There were so many treats around, and the unexpected below freezing weather (snow!) combined with religious restrictions on driving and other travel meant that most of the last few days were spent in the house. Somehow there wasn't a chance to have a fun afternoon of board games, or some other communal entertainment. It was still really nice to be with my family, but I think everybody was a bit tired, ironically, after all the Seder sitting and long meals.
I did not make the best choices. I was trying, but kept failing. I would eat a bit of something, think, alright, I didn't need that. I'm just bored, and it's here, and it's something to do for a moment. It's ok, but maybe stop picking at this food now. And then I wouldn't. And then I wouldn't again. On Tuesday I realized I just needed to stop eating in-between meals because that's when I ate all the crap that I later regret. Those little bits here and there, and here, and before I realized it, I'd eaten about 500 extra calories of sweets - just by having a macaroon, or an almond cookie, every hour or so.
Nope. |
The funny thing is that this was the version of me trying, but failing, to eat well. If I had not been trying at all, I would absolutely have eaten thousands more calories. It would have been worse because I would have stopped caring and given up on myself completely.
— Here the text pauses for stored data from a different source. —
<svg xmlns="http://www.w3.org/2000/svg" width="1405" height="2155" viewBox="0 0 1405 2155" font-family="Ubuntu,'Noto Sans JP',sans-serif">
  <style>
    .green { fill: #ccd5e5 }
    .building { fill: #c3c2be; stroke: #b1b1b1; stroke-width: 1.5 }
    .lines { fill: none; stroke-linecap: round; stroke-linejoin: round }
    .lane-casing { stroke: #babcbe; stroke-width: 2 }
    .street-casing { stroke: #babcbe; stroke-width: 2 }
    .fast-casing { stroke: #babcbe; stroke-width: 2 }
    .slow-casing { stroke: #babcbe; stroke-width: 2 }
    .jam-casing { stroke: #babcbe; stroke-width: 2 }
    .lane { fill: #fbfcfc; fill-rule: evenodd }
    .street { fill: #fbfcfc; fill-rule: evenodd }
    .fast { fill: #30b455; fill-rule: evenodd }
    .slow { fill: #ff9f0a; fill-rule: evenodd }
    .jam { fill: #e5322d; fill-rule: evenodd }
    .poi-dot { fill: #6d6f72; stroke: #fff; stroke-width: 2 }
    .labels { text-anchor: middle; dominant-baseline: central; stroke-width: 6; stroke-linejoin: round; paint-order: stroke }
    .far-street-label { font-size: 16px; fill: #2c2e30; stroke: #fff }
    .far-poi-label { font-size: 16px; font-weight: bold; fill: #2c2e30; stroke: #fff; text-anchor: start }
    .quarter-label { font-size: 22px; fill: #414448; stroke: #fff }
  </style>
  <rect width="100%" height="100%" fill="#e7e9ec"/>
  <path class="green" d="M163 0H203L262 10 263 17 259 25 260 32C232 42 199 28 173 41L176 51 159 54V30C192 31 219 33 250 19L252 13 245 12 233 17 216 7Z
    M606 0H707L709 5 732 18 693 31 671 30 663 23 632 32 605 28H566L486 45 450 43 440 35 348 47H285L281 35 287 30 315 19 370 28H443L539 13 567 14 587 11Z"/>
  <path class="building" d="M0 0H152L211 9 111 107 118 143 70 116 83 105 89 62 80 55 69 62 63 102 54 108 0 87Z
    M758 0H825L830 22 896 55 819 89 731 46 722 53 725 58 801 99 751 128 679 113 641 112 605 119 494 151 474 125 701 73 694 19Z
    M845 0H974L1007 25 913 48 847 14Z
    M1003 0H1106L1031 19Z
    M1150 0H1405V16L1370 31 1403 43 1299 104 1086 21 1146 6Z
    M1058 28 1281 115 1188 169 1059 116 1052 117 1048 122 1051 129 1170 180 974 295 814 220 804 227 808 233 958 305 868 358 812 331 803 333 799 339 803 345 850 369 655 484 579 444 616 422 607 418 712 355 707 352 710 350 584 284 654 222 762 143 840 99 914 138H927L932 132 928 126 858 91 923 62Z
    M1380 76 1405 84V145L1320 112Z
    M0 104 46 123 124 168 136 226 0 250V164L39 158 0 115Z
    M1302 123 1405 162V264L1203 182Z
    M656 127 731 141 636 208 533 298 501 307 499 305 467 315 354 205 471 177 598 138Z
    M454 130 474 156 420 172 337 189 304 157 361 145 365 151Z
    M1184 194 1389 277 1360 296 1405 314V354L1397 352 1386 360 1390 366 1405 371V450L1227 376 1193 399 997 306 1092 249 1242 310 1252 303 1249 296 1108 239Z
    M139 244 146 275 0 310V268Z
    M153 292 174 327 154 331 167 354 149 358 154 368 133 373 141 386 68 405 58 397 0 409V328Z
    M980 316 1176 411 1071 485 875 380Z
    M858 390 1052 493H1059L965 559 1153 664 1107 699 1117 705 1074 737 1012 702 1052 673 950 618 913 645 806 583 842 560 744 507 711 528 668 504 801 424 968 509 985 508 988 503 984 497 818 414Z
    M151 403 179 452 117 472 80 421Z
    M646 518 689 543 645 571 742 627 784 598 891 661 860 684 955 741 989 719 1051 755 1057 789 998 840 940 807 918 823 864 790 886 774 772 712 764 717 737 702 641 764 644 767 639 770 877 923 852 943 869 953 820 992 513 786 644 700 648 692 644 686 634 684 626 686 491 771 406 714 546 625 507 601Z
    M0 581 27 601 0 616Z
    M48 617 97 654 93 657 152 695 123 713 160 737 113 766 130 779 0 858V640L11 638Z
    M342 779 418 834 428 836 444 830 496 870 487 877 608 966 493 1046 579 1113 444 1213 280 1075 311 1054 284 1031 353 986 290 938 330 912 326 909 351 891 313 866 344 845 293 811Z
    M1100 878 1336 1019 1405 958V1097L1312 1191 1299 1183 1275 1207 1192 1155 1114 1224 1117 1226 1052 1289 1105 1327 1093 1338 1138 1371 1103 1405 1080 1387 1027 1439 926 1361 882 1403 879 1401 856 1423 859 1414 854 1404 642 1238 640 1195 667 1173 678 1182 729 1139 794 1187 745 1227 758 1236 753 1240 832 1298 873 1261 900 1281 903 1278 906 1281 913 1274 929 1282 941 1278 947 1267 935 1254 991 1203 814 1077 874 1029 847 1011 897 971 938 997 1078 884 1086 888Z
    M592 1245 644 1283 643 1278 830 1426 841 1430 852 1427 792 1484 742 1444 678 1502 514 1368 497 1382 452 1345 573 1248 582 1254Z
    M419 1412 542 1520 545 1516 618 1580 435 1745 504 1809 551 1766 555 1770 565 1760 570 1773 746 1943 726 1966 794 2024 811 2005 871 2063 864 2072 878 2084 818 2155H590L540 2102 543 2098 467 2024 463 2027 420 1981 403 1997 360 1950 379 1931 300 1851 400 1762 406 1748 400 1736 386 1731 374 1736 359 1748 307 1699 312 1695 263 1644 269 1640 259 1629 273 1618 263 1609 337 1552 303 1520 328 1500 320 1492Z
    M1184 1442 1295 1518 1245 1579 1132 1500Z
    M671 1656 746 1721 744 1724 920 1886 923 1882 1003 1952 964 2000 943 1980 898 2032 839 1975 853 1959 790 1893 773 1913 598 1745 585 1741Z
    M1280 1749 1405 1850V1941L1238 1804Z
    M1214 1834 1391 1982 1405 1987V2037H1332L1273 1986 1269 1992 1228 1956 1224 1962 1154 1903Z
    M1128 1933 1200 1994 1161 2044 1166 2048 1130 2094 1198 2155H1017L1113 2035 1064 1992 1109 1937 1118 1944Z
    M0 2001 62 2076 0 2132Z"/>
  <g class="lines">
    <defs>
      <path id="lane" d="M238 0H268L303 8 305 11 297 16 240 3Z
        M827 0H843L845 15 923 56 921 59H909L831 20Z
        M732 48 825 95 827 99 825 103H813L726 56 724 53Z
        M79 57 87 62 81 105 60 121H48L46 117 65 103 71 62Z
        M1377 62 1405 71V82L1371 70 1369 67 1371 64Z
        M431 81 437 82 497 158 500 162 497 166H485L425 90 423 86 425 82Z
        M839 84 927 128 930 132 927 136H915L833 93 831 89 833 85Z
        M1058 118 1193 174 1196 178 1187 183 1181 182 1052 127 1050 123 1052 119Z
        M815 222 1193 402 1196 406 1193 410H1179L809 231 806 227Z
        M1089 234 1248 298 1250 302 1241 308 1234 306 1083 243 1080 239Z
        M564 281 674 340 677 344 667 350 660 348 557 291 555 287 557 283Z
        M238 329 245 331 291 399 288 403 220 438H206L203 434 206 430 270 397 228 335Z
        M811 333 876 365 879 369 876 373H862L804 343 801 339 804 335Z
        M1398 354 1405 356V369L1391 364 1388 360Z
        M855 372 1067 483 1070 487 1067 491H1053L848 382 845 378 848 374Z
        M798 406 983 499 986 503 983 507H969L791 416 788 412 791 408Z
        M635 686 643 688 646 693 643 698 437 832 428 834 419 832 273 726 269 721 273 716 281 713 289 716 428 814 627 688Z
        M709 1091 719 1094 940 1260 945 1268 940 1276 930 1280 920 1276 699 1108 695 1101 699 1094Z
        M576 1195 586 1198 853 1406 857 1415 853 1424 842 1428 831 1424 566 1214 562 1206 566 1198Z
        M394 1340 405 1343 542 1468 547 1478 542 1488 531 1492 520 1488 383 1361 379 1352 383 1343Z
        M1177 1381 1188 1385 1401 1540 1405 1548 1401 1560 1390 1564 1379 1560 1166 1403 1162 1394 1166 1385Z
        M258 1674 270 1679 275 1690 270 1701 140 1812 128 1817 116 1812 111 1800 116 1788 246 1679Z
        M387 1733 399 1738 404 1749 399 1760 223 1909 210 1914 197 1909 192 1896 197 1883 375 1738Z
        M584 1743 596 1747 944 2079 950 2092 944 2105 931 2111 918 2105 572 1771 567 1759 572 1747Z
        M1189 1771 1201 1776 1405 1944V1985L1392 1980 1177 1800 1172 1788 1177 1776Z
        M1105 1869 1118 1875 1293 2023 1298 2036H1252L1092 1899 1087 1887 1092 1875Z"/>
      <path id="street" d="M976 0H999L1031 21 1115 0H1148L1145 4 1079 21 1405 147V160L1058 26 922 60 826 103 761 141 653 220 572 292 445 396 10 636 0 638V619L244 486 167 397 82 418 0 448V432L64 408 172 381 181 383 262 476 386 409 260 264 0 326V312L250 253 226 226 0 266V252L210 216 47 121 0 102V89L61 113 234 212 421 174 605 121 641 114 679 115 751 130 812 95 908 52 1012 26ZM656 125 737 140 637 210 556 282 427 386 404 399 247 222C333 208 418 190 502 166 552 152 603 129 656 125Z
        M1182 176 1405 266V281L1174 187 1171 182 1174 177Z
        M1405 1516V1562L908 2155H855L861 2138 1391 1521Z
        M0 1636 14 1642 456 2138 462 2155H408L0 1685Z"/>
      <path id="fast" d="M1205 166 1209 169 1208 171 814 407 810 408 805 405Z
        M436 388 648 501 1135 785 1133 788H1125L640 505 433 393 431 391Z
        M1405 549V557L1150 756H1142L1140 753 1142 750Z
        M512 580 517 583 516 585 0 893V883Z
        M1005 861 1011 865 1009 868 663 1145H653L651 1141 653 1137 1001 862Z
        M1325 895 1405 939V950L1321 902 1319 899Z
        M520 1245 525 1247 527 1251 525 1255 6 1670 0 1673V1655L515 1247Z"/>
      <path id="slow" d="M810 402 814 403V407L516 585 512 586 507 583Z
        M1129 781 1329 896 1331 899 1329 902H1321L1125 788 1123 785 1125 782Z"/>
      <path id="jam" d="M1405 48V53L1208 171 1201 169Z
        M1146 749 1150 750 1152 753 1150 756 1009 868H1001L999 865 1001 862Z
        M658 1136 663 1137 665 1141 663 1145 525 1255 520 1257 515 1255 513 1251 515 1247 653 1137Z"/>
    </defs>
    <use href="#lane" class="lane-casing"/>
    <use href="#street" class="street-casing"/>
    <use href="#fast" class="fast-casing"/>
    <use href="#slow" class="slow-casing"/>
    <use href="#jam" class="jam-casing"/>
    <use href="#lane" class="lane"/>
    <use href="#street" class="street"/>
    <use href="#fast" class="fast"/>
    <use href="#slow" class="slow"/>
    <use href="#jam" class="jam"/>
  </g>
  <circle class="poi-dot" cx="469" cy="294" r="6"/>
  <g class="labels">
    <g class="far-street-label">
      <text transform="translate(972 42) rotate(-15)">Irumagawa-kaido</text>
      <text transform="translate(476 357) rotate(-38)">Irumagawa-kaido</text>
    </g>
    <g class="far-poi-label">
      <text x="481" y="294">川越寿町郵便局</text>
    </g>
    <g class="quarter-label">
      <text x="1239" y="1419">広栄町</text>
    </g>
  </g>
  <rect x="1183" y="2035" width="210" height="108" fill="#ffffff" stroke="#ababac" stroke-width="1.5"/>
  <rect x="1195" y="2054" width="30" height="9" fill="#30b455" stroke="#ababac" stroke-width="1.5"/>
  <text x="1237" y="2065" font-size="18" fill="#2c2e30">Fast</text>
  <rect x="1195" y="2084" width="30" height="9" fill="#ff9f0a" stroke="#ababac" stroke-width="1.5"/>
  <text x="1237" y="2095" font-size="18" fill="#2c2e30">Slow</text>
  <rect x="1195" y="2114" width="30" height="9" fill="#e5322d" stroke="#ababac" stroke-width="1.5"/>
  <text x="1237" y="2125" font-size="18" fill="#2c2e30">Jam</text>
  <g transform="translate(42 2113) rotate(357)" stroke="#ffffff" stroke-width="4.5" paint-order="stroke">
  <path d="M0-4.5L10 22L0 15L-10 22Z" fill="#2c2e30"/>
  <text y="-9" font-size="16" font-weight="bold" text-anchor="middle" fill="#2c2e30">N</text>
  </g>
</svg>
I'm not sure where I am at the moment, calorie-wise, but I sure as hell know that's it better than some past experiences.
So: last night found me in bed at an odd half-sitting half-laying-down angle, trying not to think about what I'd eaten, not wanting to deal with it, not wanting to do what I knew I should do, which is go on the elliptical in the basement for a bit, pack lunch for work the next day, and answer the questions about laundry that the friends looking after our apartment needed answered. Not wanting to deal with any of it, really. I wasn't in denial, I was actively procrastinating.
"Only my face in the music video, you hear me? Make it work!" |
Looking back, it's clear that some of these negative feelings were due to cabin fever - last night, I had been in the house for two days straight - and also being generally lazy about going back to work after a few days off.
At midnight, I packed a lunch for the next day (today), and spent a half hour on the elliptical, watching an old episode of Family Guy and wondering how on earth they get so much dirty stuff past the censors. I never felt so proud as doing those small things. Credit goes to J (husband), who was really great. He knows about and tries to understand my struggles as best he can, and is really good at cheering me up when I'm down.
Sneak hug. |
He reminded me of what I already knew but maybe needed to hear - that this isn't that big a deal, basically. It's a few days of overeating, and a few days of not working out. It's understandable, I'm still learning how to make good choices when I'm not in an environment that I control or one in which I'm used to overcoming temptations, and I'm not perfect. I don't need to get upset over my choices, I don't need to feel guilty for indulging, even if it's this whole holiday.
At worst, if I can go back to our good habits after it's over, it will only a week out of this journey. A week won't break me unless I let it stretch into more. Despite a packed lunch today and a workout last night, the rest of this week might suck. But I'll try my best now, however many calories that means, and start next week fresh no matter what.
Happy Passover, Easter, or just weekend in general!